I've added yours under the name 'pipe-filter-gi' and mine under the name
'pipe-filter-ii'. The 'g' stands for the "generator" and the 'i' for the
iterator argument type.
Your code and test suite prompted changes also for pipe-filter-ii:
- argv argument is now 'const char **' instead of 'char **'.
- Handling of write to closed pipe on Woe32: Here errno is EINVAL by
default instead of EPIPE on Unix.
- Handle the case that create_pipe_bidi returns -1.
- Set SIGPIPE handler to SIG_IGN while writing to the subprocess.
- Optim: Initialize readfds and writefds once, outside the loop.
On the side of pipe-filter-gi, I made the following changes:
* Behaviour:
- When the child closes its standard input while the parent is
still writing on it, treat it like an error, with errno = EPIPE.
Normally this situation indicates that the parent and child
don't agree on a protocol, or that the child exited prematurely.
* API:
- Use 2 callback functions for the reader iterator, not just one.
This allows to avoid memcpy in some use cases.
- When there was an error and the child process returns, return
the error code, not the child's exit status.
* Details:
- Don't use assert. Use tests that are always compiled into the code.
- In filter_terminate: Pass finish_reading = true instead of
finish_reading = false when there had been a write error but no
read error.
- Use the same concept of return value in filter_write as in
filter_close. filter_loop no longer leaves a result in errno.
- Handle the case that create_pipe_bidi returns -1.
- Speed up the test suite: fewer bash 'read' calls, but use longer
strings to compensate.
* Details for the Unix implementation:
- Set SIGPIPE handler to SIG_IGN while writing to the subprocess.
- Don't use a 0 timeout for select(); that's a recipe for producing
CPU-burning loops. When select() returns 0, abort.
- Correct the logic in filter_loop: Use the same if() conditions,
not 'if (!f->writer_errno)' in one place and 'if (count)' in another.
- Also in filter_loop, when !HAVE_SELECT: A 'continue' statement
was wrong.
- Also in filter_loop: Terminate the loop when count becomes 0.

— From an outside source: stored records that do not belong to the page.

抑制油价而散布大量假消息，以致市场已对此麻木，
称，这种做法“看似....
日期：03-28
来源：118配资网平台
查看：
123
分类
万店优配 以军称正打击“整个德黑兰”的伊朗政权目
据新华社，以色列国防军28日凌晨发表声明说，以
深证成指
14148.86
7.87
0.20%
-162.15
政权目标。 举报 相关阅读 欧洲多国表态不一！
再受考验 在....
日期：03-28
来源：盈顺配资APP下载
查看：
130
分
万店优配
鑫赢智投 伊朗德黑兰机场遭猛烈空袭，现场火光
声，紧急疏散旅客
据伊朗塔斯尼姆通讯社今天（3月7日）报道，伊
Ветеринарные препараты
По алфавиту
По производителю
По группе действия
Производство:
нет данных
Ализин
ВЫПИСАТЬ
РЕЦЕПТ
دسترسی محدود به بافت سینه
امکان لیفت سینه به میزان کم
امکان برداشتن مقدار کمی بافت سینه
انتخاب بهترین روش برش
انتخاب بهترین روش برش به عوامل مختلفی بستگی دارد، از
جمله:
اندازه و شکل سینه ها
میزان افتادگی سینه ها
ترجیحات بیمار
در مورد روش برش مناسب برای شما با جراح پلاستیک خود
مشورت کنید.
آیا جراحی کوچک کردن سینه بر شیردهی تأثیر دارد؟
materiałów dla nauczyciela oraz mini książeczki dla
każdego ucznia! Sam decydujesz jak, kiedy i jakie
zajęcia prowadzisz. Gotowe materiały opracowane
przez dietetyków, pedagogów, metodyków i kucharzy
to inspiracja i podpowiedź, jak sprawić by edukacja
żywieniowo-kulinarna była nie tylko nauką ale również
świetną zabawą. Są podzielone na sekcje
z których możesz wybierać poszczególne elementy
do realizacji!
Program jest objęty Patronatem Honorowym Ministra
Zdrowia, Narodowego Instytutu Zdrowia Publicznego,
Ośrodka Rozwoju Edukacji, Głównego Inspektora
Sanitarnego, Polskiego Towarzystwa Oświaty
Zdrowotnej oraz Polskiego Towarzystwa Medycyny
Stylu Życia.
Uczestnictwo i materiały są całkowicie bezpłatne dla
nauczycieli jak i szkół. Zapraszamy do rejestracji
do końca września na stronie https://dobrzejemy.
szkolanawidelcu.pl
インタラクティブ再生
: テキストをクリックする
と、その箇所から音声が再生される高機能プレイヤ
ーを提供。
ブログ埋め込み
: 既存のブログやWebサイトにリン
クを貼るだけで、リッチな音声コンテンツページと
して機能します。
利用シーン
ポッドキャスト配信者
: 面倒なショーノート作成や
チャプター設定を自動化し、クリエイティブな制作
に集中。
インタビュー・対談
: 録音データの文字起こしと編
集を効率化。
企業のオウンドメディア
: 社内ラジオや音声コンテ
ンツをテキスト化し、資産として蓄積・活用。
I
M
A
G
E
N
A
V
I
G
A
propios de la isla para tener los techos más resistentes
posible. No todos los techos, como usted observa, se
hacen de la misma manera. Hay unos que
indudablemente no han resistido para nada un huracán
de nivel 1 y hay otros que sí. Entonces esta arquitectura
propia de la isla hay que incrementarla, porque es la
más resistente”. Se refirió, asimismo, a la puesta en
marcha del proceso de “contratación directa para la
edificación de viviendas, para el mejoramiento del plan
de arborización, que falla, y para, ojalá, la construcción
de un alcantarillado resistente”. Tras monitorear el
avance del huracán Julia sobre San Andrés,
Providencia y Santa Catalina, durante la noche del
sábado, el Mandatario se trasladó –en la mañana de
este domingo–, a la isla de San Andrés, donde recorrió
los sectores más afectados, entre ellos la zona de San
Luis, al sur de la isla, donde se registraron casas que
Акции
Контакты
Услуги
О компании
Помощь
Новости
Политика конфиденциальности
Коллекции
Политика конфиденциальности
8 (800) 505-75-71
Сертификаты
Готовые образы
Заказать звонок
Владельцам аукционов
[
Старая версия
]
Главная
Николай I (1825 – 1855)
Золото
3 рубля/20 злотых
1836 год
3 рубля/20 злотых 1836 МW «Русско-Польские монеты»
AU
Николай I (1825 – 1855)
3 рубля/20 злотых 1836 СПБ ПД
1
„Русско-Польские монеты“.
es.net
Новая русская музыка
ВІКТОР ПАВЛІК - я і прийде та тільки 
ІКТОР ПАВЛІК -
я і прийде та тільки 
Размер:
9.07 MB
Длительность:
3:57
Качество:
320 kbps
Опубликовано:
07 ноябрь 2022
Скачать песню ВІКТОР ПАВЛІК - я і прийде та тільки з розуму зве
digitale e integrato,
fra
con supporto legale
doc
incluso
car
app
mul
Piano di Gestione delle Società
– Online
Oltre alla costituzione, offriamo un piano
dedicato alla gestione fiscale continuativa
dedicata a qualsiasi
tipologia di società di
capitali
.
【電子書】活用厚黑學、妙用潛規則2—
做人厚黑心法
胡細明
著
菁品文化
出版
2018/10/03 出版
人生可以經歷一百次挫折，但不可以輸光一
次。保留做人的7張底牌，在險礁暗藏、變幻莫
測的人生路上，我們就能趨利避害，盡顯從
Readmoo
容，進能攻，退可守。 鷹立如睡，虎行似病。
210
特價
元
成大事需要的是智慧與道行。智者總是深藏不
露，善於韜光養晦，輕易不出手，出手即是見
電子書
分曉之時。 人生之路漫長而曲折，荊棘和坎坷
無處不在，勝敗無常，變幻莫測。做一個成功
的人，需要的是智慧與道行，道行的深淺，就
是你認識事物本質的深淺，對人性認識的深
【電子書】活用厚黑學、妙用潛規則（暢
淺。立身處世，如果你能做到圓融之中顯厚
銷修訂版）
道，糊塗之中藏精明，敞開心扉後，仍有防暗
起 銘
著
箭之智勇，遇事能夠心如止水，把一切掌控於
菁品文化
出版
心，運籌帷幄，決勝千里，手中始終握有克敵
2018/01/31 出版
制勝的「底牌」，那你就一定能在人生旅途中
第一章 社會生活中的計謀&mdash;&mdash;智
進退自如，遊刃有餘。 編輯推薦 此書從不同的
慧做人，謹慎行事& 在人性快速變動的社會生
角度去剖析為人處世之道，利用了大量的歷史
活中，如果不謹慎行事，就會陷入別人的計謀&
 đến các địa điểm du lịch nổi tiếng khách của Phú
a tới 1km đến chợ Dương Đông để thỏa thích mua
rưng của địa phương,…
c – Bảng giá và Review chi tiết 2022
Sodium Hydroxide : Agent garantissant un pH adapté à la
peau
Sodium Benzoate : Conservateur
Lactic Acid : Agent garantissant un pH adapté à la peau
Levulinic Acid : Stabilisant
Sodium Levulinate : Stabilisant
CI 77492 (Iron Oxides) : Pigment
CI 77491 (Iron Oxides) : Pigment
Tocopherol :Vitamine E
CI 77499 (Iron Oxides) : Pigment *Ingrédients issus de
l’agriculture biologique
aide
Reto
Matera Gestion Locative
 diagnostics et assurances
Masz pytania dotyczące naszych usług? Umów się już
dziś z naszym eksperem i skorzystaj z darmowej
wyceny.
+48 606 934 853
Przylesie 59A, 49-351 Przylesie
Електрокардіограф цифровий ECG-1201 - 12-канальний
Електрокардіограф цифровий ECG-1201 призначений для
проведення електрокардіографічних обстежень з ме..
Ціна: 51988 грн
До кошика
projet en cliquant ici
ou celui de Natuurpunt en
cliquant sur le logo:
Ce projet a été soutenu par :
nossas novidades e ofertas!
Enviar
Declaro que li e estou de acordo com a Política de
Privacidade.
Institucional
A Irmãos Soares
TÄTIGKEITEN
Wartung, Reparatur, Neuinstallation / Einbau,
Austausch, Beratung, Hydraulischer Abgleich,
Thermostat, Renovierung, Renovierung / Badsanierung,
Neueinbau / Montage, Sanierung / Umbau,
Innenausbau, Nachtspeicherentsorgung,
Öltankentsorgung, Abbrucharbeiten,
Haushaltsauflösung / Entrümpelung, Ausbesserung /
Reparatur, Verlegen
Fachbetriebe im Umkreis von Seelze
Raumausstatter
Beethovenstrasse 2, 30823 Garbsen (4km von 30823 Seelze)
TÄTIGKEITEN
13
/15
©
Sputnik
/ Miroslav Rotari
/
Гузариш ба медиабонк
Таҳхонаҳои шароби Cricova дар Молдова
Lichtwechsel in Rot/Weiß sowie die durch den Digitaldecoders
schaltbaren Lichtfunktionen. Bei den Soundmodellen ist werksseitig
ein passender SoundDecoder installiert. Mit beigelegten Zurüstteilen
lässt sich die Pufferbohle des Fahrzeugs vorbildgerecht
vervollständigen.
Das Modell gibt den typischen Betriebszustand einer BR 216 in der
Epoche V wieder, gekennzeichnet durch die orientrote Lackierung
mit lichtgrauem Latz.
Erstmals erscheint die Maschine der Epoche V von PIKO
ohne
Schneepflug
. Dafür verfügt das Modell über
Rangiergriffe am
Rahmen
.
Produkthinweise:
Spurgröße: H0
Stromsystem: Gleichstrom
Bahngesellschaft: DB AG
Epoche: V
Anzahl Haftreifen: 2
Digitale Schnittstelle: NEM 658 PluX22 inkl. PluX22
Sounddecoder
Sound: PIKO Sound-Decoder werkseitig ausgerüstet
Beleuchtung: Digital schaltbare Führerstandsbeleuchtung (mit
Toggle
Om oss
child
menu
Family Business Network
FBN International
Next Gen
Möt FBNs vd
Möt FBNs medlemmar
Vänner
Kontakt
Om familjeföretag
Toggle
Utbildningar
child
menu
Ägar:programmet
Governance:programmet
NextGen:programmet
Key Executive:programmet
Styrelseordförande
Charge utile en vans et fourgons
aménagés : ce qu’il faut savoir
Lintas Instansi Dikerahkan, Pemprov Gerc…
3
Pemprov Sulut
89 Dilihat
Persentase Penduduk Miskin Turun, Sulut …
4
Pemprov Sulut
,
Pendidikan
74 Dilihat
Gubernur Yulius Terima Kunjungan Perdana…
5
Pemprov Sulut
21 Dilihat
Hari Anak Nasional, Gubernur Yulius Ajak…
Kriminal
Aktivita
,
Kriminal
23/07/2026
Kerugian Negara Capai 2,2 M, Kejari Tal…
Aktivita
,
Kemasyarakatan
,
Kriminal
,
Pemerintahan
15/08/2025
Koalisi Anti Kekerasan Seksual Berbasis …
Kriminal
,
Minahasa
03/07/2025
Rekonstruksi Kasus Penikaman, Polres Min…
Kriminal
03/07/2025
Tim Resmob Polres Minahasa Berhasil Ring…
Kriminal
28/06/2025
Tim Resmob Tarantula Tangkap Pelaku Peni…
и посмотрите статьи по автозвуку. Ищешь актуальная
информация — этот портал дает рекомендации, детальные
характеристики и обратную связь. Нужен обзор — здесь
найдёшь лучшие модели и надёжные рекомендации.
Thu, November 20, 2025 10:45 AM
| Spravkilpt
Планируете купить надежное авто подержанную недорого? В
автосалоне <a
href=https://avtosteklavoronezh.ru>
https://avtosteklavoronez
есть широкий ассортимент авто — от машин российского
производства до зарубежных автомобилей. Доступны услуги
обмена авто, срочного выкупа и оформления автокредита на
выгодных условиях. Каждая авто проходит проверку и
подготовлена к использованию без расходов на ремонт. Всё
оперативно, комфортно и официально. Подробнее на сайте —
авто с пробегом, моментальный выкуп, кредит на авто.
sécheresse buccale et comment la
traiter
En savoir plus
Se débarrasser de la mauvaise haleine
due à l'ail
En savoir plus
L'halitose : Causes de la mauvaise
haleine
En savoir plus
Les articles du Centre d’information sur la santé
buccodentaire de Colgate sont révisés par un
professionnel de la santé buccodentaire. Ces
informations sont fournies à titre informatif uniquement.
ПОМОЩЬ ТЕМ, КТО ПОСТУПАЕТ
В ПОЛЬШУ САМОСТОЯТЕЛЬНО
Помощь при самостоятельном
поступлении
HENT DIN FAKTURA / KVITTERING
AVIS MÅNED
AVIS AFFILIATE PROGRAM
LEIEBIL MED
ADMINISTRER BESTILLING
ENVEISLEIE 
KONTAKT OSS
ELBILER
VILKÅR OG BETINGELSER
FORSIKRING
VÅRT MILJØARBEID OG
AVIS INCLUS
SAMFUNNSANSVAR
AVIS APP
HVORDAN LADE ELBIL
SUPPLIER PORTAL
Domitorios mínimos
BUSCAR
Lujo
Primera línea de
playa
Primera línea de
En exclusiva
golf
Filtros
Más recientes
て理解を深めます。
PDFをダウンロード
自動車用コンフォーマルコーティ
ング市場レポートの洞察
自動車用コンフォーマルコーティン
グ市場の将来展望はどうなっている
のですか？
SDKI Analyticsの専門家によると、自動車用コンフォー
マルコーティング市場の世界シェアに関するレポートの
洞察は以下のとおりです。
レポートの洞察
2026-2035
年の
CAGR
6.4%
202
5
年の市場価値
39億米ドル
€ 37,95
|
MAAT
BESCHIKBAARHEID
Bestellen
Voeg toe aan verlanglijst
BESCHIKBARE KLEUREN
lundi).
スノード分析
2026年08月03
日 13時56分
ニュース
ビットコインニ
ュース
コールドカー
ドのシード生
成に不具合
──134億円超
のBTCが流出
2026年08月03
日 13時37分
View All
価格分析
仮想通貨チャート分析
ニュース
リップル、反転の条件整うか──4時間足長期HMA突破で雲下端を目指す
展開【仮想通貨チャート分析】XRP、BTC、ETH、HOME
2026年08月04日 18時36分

- Also in filter_loop: When read() returns 0, don't terminate the
loop. Instead, continue to write the given data.
* Details for the Woe32 implementation:
- For synchronization between the two threads, use a CRITICAL_SECTION
object instead of a mutex HANDLE. It's faster. Mutexes are needed
only when synchronizing threads in different processes.
- In reader_thread_func, don't ignore the errno from the read() call.
- In filter_loop, use write() repeatedly, to protect against short
writes. Also protect against count > INT_MAX.